Lynch, who recently visited the VA facilities in Phoenix, told Roe he is focused on finding solutions to the lengthy waits and that, “I take my job seriously.”

Measures faulted

Lynch defended the quality of VA health care. Even so, he said performance measures that rewarded officials for short wait times undermined the agency’s focus on what should have been its priority—efficiently serving veterans.

“Our performance measures have become our goals, not tools to help us understand where we needed to invest resources,” he said. “We undermined the integrity of our data when we elevated our performance measures to goals.”

He told lawmakers the VA’s health system needed additional capacity and more physicians.

“There’s the potential that we have lost true north,” Lynch said, when asked by Miller if the VA had a suffered from a “failure of leadership.”

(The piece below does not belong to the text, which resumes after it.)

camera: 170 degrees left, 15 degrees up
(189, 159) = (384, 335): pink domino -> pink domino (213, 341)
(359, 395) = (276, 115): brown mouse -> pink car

The inspector general’s report prompted Miller to call for Shinseki’s resignation. He “is a good man who has served his country honorably, but he has failed to get VA’s health-care system in order despite repeated and frequent warnings from Congress, the Government Accountability Office and the IG,” Miller said in a prepared statement.

‘Completely oblivious’

“What’s worse, to this day, Shinseki—in both word and deed—appears completely oblivious to the severity of the health-care challenges facing the department,” Miller said.

President Barack Obama found the inspector general’s report “extremely troubling,” White House Press Secretary Jay Carney said Wednesday in an e-mailed statement. Carney reiterated Obama’s call last week for the VA to improve care immediately and not wait for investigations to conclude.

“The president agrees with that action and reaffirms that the VA needs to do more to improve veterans’ access to care,” Carney said, without commenting on calls for Shinseki’s ouster.

Obama has said he will punish any officials responsible for covering up delays. He assigned Rob Nabors, his deputy chief of staff, to conduct a broader review of veterans’ health care to be delivered next month.

Shinseki’s response

Shinseki, a retired U.S. Army four-star general who was wounded in Vietnam, said his department will “aggressively and fully implement” recommendations in the report, including one to take “immediate action” to provide health care to veterans left off official waiting lists.

“I have reviewed the interim report, and the findings are reprehensible to me, to this department and to veterans,” Shinseki said in a statement.

The report deepened a political backlash from both parties over VA operations.

“This has been occurring for four years without action to make it stop,” Sinema said in an interview. “I think we’ve seen a lack of leadership on this issue.”

Democratic Reps. John Barrow of Georgia, Rick Nolan of Minnesota, Joe Garcia of Florida and Nick Rahall of West Virginia previously sought Shinseki’s resignation. All are in election races expected to be competitive this year.

Outside groups are beginning to cite the VA scandal as an election issue. Crossroads GPS, a Republican-aligned nonprofit advised by former President George W. Bush aide Karl Rove, said it spent $450,000 on a week-long advertisement in an Alaska Senate race.

Begich ad

“A national disgrace. Veterans die waiting for care that never came,” the 30-second spot began. “Sen. Mark Begich sits on the Veterans Affairs committee. His response? ‘If there’s a problem, they need to fix it.’”

The ad concluded: “Tell Sen. Begich, when veterans are dying, it is a problem.” Begich, a Democrat, won the Alaska Senate seat in 2008.

A former Army chief of staff, Shinseki was among Obama’s first choices to head a federal agency. At the time, Shinseki was known for being one of the only generals willing to contradict the Bush administration over the Iraq War when he told Congress in 2003 that several hundred thousand troops may be needed to control the country.

Shinseki resigned from the military after then-Defense Secretary Donald Rumsfeld said the prediction was exaggerated. About 1.5 million Americans served in Iraq, including more than 4,400 who died and another 32,200 who were wounded.

Senator John McCain, an Arizona Republican who, like Shinseki, is a wounded Vietnam veteran, told CNN Wednesday that it’s time for Shinseki “to move on” from the VA post.